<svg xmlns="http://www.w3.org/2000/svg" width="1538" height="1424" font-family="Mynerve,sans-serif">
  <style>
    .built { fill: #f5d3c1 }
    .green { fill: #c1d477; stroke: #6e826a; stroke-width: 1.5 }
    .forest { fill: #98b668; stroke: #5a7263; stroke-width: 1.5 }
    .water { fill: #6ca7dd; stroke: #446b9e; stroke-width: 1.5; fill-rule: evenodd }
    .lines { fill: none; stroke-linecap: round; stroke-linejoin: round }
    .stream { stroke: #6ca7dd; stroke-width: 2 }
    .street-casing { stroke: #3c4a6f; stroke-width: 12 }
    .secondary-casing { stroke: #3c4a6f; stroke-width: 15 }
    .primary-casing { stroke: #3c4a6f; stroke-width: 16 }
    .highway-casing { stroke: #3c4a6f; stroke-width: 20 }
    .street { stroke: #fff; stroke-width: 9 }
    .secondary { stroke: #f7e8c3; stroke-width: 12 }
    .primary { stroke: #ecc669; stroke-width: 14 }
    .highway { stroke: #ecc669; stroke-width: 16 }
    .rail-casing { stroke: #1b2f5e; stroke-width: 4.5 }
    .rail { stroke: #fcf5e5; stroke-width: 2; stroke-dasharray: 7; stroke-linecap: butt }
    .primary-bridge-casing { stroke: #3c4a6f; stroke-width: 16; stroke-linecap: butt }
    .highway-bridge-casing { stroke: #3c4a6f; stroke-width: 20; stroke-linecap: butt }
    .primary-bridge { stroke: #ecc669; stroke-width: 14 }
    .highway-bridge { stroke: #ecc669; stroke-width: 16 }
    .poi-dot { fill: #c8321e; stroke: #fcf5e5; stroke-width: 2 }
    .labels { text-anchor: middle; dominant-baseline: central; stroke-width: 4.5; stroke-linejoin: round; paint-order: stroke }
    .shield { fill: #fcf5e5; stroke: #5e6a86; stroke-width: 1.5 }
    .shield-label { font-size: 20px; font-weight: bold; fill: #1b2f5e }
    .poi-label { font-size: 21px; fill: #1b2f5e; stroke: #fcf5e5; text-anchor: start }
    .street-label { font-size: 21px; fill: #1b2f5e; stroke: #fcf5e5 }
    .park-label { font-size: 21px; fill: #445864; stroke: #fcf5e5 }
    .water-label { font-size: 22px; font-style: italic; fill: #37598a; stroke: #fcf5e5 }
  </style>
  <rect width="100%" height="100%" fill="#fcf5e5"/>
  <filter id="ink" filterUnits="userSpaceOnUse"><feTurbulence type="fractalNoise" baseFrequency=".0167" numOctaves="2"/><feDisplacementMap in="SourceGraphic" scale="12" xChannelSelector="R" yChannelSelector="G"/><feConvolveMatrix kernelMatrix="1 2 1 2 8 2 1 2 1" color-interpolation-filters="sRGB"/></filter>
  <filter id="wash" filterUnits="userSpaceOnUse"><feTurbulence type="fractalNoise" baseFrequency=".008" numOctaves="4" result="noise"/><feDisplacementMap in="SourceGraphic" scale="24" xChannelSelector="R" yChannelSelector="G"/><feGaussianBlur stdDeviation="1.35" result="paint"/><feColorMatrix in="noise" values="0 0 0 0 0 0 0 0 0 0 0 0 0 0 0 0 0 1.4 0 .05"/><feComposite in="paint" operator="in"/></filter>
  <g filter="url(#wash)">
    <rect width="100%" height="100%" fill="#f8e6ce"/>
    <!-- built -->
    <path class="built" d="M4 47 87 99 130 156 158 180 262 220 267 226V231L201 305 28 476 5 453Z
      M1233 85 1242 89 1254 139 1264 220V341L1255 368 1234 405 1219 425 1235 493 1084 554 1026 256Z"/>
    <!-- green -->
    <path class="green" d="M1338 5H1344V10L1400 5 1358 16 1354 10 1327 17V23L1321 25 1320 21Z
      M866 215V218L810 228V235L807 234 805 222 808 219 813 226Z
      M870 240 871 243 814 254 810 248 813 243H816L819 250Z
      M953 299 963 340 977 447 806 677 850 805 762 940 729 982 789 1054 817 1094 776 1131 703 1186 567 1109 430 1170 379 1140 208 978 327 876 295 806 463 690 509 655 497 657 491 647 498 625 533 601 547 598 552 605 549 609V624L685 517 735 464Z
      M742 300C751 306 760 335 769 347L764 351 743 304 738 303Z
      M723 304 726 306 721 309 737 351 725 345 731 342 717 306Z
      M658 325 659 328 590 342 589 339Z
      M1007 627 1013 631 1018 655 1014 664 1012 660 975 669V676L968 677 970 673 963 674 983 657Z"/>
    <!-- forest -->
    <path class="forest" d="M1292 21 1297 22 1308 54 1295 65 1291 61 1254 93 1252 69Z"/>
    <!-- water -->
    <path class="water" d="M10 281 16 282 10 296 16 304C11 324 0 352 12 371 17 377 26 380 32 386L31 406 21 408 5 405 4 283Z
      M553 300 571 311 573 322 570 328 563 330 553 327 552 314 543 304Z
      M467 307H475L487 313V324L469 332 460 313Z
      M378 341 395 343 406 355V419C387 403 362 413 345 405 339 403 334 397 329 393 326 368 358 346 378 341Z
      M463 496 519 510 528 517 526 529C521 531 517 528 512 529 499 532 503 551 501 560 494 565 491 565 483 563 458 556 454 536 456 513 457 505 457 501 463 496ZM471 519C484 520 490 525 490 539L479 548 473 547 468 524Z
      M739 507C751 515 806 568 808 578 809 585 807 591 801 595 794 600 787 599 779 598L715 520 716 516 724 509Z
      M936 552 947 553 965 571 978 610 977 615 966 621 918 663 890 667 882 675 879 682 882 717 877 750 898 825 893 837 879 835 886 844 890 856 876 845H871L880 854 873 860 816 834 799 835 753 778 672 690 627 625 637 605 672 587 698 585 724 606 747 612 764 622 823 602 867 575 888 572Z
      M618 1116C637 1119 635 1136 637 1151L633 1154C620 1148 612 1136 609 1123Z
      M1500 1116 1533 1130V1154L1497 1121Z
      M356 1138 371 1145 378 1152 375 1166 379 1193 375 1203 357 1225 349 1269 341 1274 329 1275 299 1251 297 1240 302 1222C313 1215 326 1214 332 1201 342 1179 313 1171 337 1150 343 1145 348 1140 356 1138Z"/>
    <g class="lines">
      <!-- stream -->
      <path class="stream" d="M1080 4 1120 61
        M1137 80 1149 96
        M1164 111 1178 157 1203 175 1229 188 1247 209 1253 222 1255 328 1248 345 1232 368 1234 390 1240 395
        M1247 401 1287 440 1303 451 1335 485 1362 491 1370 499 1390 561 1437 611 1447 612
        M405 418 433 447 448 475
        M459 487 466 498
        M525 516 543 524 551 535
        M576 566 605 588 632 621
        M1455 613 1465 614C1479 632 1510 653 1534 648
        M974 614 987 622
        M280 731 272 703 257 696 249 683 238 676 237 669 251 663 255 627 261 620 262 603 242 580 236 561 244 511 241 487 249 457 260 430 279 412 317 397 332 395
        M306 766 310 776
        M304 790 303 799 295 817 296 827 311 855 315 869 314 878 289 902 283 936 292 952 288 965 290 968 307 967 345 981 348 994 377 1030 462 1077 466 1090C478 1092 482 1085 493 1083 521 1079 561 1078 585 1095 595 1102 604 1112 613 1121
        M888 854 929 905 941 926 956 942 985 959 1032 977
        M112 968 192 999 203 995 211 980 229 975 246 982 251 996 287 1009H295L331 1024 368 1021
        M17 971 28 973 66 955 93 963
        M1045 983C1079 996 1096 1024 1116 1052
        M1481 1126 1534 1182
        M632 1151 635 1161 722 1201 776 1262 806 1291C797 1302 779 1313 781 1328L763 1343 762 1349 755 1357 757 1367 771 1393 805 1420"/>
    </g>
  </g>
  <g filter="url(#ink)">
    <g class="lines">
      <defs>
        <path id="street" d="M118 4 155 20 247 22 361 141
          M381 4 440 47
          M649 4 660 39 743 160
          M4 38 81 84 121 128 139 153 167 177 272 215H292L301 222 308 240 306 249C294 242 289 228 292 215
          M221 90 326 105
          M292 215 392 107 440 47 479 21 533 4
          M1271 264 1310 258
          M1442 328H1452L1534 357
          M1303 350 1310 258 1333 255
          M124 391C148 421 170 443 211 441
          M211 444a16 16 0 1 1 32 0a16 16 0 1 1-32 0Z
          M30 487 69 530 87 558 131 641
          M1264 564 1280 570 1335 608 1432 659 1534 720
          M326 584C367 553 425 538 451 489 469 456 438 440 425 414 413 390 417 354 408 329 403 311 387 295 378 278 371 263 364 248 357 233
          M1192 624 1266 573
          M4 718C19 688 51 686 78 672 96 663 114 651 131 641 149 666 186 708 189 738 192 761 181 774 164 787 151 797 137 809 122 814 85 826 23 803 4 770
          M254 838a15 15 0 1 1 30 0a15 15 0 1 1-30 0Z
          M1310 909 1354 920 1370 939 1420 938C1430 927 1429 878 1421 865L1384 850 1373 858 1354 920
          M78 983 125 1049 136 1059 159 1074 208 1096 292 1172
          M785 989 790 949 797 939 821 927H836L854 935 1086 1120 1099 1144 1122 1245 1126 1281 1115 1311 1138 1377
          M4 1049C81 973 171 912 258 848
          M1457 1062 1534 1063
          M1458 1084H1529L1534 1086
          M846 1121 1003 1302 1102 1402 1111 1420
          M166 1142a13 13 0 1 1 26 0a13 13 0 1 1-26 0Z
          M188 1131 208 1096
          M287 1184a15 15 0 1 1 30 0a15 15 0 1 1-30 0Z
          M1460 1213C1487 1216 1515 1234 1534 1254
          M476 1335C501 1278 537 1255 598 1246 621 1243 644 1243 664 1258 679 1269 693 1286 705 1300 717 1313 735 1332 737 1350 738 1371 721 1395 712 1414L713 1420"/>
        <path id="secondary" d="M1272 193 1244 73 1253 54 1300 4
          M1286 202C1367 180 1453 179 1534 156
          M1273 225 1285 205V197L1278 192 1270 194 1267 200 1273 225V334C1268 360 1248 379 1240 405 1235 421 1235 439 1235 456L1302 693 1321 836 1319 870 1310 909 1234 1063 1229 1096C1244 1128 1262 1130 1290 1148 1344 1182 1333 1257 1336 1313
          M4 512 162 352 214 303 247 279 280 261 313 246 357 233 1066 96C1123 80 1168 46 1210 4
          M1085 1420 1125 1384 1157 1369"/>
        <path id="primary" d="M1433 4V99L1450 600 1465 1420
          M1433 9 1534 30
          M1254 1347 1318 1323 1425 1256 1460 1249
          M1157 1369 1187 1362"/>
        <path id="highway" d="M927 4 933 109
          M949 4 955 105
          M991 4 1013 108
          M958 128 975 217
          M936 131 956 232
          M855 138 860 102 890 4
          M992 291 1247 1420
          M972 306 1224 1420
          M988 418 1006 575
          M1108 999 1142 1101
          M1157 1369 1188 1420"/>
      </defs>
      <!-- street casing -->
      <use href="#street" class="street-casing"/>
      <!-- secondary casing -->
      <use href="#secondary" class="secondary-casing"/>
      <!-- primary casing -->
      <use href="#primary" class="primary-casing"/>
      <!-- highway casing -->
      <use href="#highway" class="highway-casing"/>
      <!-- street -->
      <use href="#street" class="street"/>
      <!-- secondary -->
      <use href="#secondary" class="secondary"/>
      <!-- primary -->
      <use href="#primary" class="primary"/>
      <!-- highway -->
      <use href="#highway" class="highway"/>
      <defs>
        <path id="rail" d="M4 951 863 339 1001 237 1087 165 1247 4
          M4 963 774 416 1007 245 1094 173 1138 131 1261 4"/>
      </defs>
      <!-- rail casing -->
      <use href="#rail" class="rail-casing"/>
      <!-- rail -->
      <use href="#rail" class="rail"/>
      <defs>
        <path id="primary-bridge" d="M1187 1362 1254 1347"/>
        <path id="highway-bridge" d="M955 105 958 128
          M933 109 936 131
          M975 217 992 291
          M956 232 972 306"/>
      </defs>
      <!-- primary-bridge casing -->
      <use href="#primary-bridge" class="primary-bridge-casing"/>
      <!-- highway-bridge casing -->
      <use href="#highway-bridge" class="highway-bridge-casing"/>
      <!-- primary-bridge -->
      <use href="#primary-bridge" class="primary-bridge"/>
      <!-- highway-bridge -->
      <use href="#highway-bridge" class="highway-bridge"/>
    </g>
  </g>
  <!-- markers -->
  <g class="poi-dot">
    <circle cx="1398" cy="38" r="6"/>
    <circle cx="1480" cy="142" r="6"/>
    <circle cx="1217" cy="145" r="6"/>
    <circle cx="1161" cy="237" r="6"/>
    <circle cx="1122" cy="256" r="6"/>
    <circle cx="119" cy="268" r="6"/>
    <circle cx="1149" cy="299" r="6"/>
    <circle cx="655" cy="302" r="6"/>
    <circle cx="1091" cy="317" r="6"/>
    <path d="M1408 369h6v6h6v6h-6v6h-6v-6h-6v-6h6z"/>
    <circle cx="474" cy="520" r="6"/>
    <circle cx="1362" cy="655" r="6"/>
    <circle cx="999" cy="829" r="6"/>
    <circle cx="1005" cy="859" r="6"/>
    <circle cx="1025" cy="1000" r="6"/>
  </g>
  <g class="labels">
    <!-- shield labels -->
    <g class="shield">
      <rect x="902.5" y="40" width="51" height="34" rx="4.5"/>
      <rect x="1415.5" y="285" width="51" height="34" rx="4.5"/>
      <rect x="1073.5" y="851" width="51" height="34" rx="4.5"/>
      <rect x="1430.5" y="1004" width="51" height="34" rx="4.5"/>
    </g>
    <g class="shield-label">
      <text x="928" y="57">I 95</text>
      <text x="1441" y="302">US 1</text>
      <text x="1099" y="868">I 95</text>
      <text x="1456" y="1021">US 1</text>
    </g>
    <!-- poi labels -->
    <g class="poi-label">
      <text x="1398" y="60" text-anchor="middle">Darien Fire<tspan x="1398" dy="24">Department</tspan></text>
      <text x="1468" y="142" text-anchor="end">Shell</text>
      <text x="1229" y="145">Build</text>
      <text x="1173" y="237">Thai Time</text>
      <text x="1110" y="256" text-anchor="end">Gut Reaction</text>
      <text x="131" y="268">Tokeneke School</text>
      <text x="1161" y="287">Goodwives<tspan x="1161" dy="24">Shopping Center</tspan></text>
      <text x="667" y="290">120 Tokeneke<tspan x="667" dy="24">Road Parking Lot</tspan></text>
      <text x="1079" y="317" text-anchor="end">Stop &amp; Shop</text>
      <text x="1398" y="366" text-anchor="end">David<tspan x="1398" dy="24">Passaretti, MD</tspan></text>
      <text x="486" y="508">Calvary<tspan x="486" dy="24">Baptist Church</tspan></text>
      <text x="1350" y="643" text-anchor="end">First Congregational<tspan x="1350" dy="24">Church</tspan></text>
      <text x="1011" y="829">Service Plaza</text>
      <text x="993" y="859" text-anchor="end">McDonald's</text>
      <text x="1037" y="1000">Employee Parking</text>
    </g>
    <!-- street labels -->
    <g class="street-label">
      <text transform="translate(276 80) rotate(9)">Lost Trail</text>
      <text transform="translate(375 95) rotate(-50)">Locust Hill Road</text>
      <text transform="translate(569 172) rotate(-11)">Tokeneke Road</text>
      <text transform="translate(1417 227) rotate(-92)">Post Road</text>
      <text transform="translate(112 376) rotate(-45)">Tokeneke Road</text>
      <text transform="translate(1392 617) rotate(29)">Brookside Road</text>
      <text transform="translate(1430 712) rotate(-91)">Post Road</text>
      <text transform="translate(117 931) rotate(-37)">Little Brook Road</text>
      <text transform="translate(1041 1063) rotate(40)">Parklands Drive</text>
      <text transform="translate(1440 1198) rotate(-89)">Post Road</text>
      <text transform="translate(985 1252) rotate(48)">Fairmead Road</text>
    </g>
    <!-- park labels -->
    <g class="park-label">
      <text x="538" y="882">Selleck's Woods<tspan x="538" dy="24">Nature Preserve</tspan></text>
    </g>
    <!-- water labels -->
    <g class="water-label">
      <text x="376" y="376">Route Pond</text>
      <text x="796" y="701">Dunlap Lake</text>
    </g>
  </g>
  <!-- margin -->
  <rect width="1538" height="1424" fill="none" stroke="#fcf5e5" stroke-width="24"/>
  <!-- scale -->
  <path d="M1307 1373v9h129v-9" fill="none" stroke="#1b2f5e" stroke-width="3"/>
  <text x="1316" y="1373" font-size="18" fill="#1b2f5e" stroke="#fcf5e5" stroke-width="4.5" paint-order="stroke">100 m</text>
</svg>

• • •

Report each line in the data above that holds the word "round" by copying it.

◆ **Your solution**
    .lines { fill: none; stroke-linecap: round; stroke-linejoin: round }
    .labels { text-anchor: middle; dominant-baseline: central; stroke-width: 4.5; stroke-linejoin: round; paint-order: stroke }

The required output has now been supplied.